Rethinking the Relationship between the Individual and the Community
Debates about the relationship between the individual and the community have often focussed on whether or not the individual overrides the community or whether the community overrides the individual. I agree with Oyowe that the focus should be on practical ways in which individuality is exercised within social constraints. The debate should not be so much about which one overrides the other. Rather, it should be more about focussing on whether and to what extent certain attributes of the moral agent allow them to navigate through the social world. We should focus on the practical ways individuals often respond when the community seems to impose itself and how those responses can help us better understand the relationship between the individual and their community.

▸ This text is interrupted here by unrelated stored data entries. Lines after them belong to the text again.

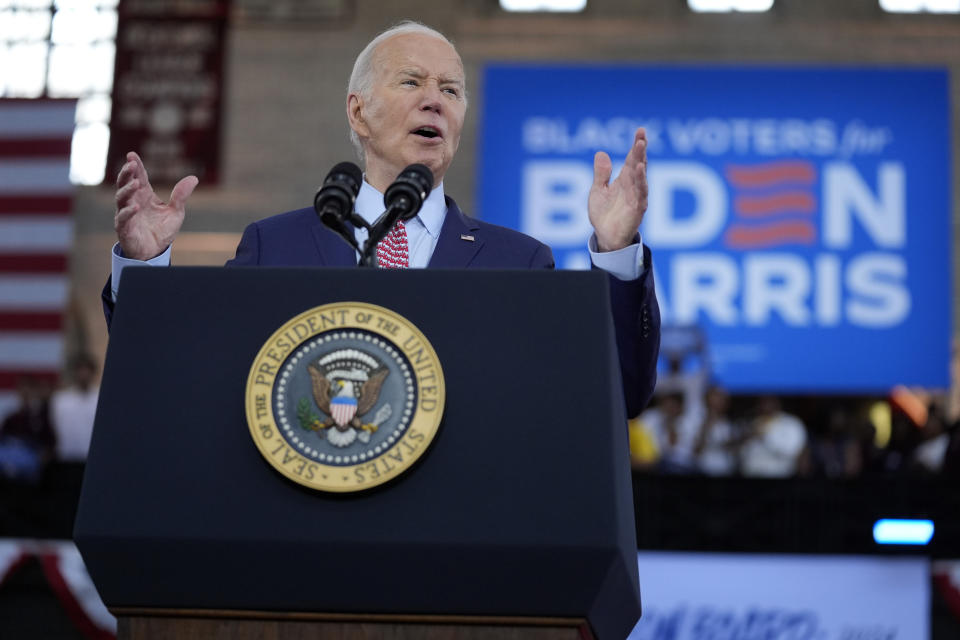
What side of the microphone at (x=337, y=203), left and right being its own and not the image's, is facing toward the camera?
back

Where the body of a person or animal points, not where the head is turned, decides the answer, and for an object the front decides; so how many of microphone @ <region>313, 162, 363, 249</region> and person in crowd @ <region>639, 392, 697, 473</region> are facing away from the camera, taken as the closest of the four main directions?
1

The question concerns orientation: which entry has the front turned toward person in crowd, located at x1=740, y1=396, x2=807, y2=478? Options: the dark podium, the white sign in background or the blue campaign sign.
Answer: the blue campaign sign

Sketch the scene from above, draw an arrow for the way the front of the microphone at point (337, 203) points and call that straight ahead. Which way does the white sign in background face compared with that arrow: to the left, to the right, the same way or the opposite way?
the opposite way

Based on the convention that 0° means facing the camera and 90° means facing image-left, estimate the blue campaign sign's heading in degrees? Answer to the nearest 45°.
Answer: approximately 0°

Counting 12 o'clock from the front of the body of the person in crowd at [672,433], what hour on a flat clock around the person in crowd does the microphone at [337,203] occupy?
The microphone is roughly at 12 o'clock from the person in crowd.

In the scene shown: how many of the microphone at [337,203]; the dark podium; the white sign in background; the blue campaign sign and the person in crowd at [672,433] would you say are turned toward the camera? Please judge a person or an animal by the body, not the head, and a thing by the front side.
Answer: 4

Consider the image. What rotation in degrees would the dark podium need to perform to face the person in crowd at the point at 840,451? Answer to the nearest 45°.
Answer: approximately 135° to its left
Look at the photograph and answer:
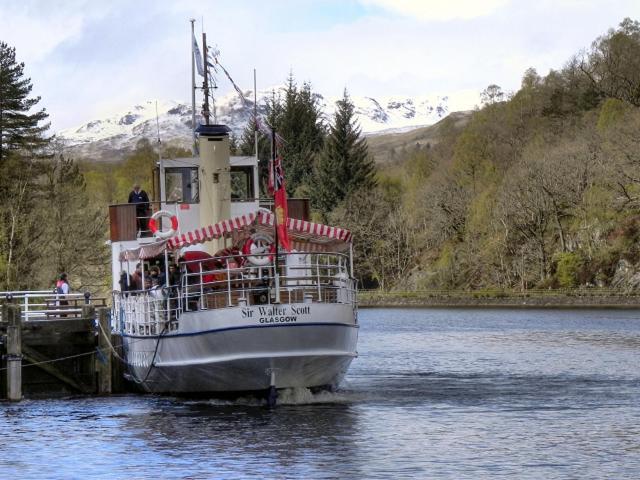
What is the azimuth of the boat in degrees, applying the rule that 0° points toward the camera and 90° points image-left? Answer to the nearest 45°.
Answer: approximately 180°

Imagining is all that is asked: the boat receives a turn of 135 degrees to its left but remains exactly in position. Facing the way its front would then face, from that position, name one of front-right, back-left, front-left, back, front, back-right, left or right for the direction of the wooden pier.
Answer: right
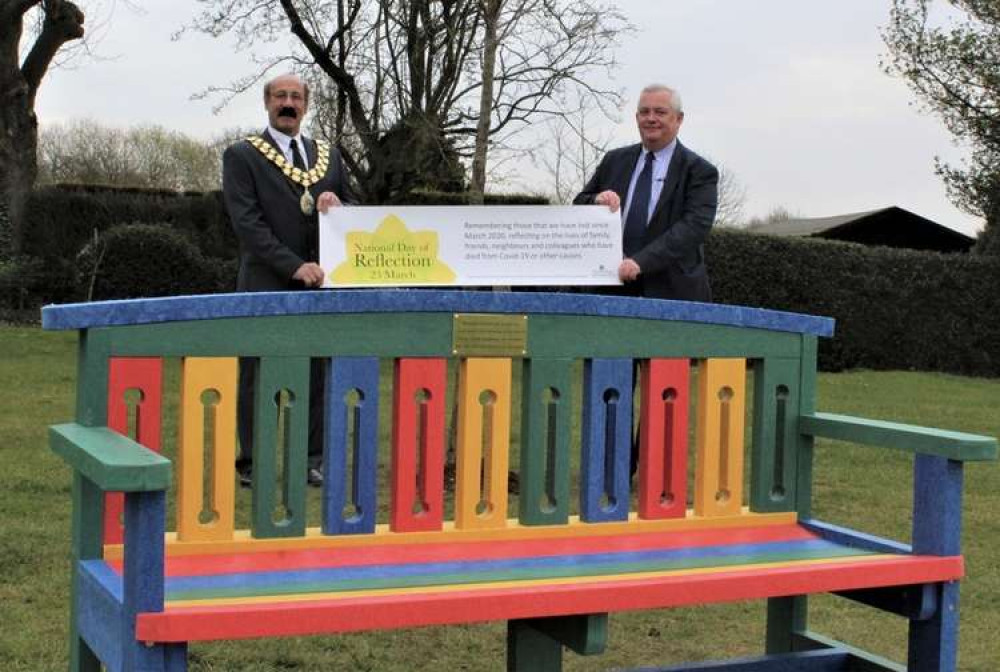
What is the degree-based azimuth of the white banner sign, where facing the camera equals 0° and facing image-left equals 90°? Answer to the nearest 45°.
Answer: approximately 0°

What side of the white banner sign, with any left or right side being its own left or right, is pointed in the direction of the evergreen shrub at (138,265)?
back

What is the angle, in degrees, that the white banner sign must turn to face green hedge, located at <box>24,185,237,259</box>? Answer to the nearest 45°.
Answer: approximately 180°

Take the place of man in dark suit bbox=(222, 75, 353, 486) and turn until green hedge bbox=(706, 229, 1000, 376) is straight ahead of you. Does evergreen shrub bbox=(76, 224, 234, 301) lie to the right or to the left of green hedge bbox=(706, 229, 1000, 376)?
left
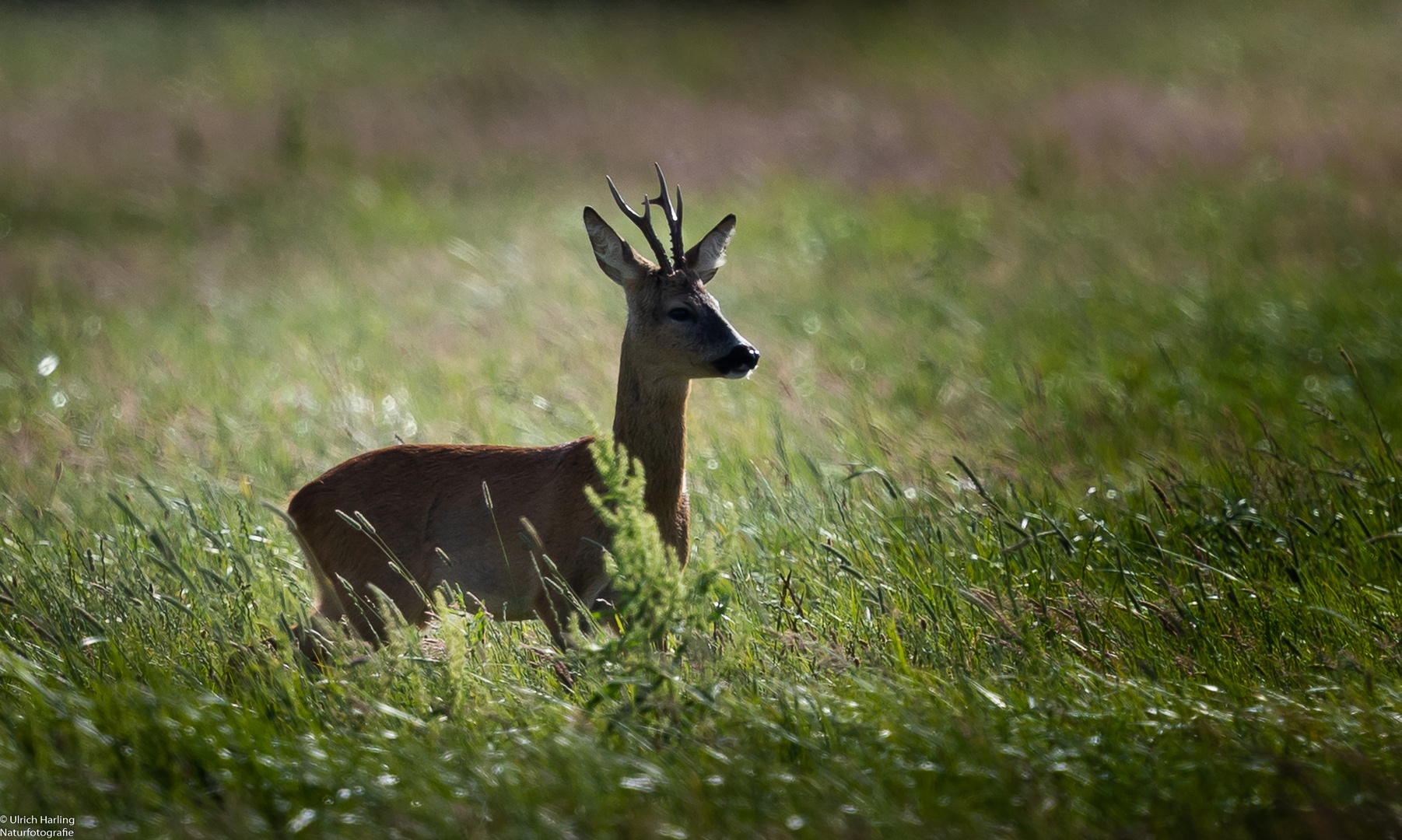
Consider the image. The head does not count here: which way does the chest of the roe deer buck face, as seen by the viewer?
to the viewer's right
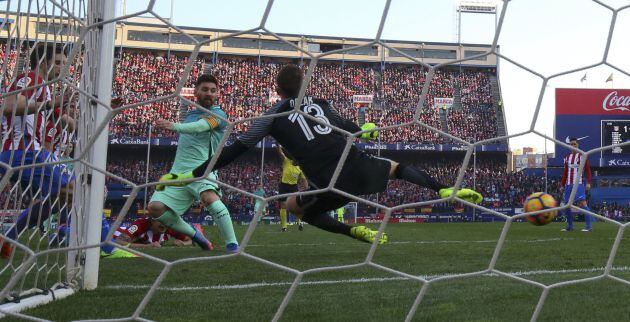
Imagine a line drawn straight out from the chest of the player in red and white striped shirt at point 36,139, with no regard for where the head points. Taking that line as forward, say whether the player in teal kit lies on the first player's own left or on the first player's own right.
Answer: on the first player's own left

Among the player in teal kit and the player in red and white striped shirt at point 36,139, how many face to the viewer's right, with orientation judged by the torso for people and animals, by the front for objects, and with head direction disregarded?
1

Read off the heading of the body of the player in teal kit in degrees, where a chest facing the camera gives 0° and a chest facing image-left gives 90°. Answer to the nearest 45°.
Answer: approximately 45°

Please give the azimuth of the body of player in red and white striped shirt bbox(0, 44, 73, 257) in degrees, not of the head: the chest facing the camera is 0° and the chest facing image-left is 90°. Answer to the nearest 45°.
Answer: approximately 270°

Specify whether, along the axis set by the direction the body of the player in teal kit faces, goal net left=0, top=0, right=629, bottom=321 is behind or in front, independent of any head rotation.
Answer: in front

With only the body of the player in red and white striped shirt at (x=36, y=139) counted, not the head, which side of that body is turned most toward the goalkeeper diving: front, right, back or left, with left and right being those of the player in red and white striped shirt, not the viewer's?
front
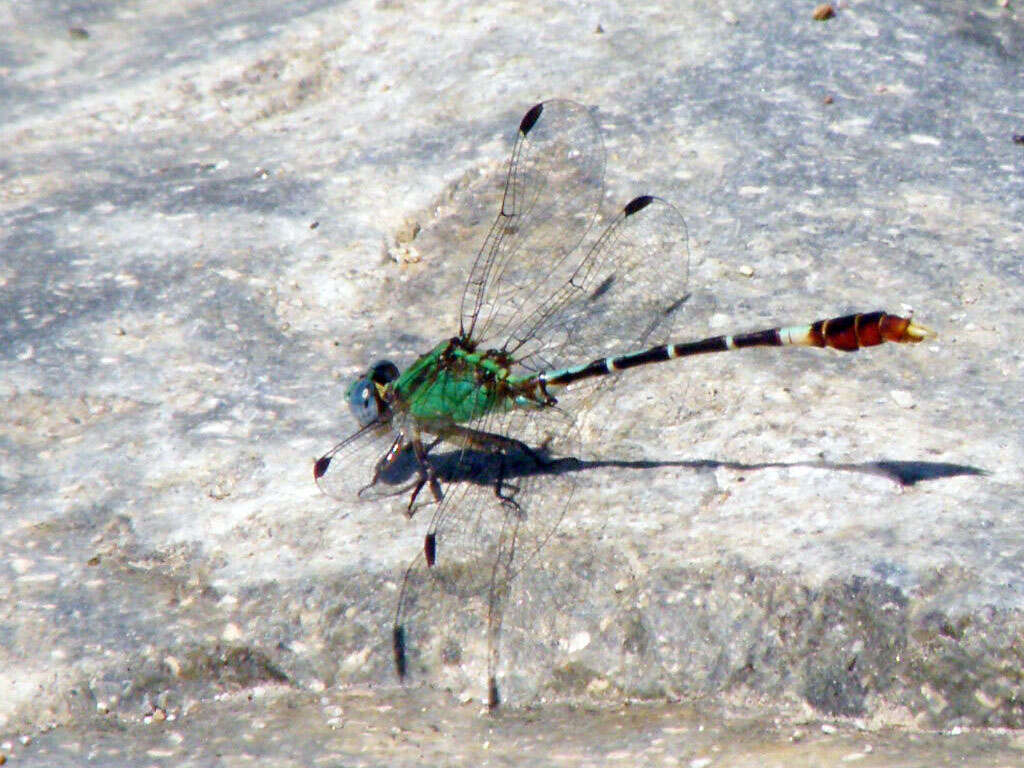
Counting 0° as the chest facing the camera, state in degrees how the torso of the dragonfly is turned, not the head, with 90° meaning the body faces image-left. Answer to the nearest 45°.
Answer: approximately 90°
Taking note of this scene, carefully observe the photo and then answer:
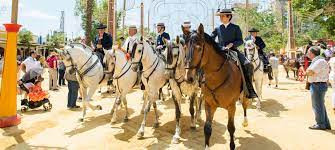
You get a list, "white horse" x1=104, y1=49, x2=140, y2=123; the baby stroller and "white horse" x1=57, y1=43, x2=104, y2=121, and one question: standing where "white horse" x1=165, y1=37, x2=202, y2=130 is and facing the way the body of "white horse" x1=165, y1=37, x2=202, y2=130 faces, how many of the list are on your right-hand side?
3

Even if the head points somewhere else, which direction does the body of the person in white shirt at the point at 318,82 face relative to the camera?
to the viewer's left

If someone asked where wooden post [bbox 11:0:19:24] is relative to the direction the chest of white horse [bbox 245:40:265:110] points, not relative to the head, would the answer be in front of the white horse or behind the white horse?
in front

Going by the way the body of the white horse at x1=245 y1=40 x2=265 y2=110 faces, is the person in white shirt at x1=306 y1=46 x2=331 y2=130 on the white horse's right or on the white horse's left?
on the white horse's left

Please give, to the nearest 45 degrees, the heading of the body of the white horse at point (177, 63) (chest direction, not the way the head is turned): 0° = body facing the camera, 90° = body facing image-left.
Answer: approximately 45°

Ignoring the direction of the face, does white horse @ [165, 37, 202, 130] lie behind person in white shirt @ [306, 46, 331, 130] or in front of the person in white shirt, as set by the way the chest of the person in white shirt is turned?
in front
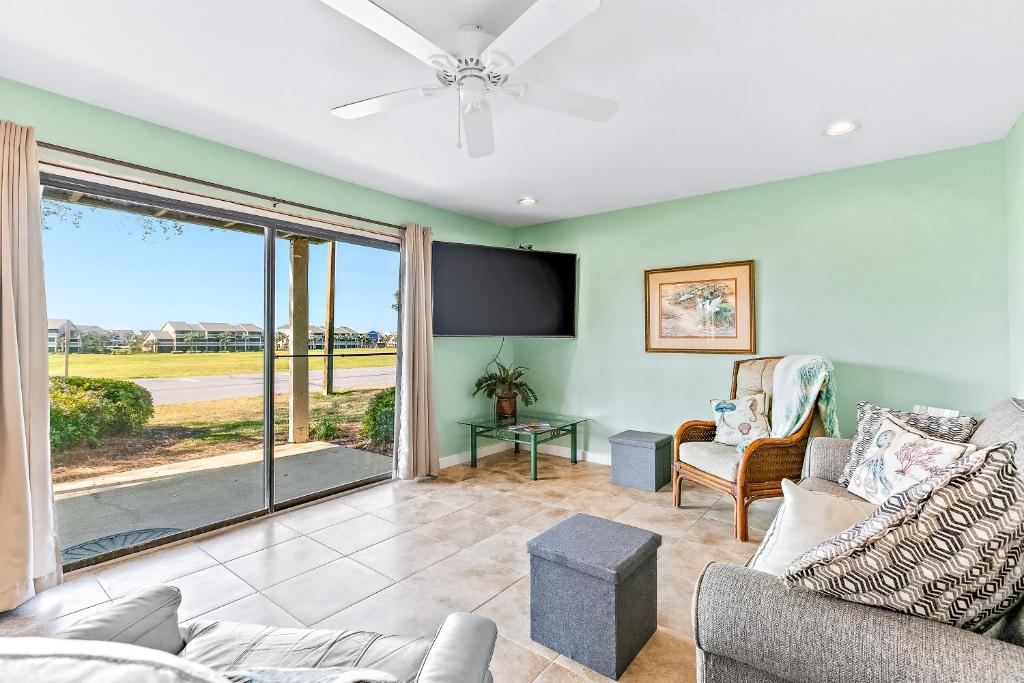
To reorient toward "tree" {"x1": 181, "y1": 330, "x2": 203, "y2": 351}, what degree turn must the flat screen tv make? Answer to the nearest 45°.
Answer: approximately 135° to its right

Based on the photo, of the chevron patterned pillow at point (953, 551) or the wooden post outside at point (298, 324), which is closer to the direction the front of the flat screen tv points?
the chevron patterned pillow

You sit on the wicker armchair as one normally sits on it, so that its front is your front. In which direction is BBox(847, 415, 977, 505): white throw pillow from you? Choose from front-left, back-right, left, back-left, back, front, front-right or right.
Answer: left

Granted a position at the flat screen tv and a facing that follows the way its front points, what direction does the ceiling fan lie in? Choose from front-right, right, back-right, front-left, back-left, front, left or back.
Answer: front-right

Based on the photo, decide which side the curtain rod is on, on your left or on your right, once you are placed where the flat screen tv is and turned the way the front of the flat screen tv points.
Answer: on your right

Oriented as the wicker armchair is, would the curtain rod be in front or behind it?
in front

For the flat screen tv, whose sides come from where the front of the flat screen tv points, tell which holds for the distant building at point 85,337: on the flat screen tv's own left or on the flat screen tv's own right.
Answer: on the flat screen tv's own right

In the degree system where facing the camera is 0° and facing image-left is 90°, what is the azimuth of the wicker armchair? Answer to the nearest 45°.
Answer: approximately 45°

In spite of social constraints, contemporary strategies seem to exist for the expression of individuality. It is not a matter of the community taking precedence over the individual, as Menkiti implies. Moreover, it is certainly not the case that the individual overrides the community. The picture comes much closer to Wiredu's view that the relationship is symmetrical or Eze's view that it is dialogical. When there is tension between the community and the individual, it is not often the case that the community trumps the individual or the individual trumps the community, as it is often implied in the literature. The relationship is purely dialogical.
Conclusion
An important underlying idea from Chapter 6 is that no society is ‘purely’ individualist or collectivist. There is still an individual in collectivism; it is just about how society is structured, how interactions go and how kinship is understood. African culture is 100 per cent interdependent, but that does not mean that the individual has no room to exercise their autonomy and agency.
Notes
In his critical response to my previous article, Oyowe claims that I deny the ontological significance of ancestors. I think this is a misunderstanding of my view. I deny the knowability of ancestral existence: I do not deny their possible existence. My claim that we may have practical reason to affirm ancestral existence crucially hinges on the possibility of their existence. My claim is simply that we cannot know whether ancestors do or do not exist, not that their possible existence is ontologically insignificant.
This is evidently not a crazy view. Aristotle also saw value as intrinsic to the natural order. It is not clear – at least not to me – that he was evidently wrong about this. What is clear is that this belief is inconsistent with a Newtonian view of the world.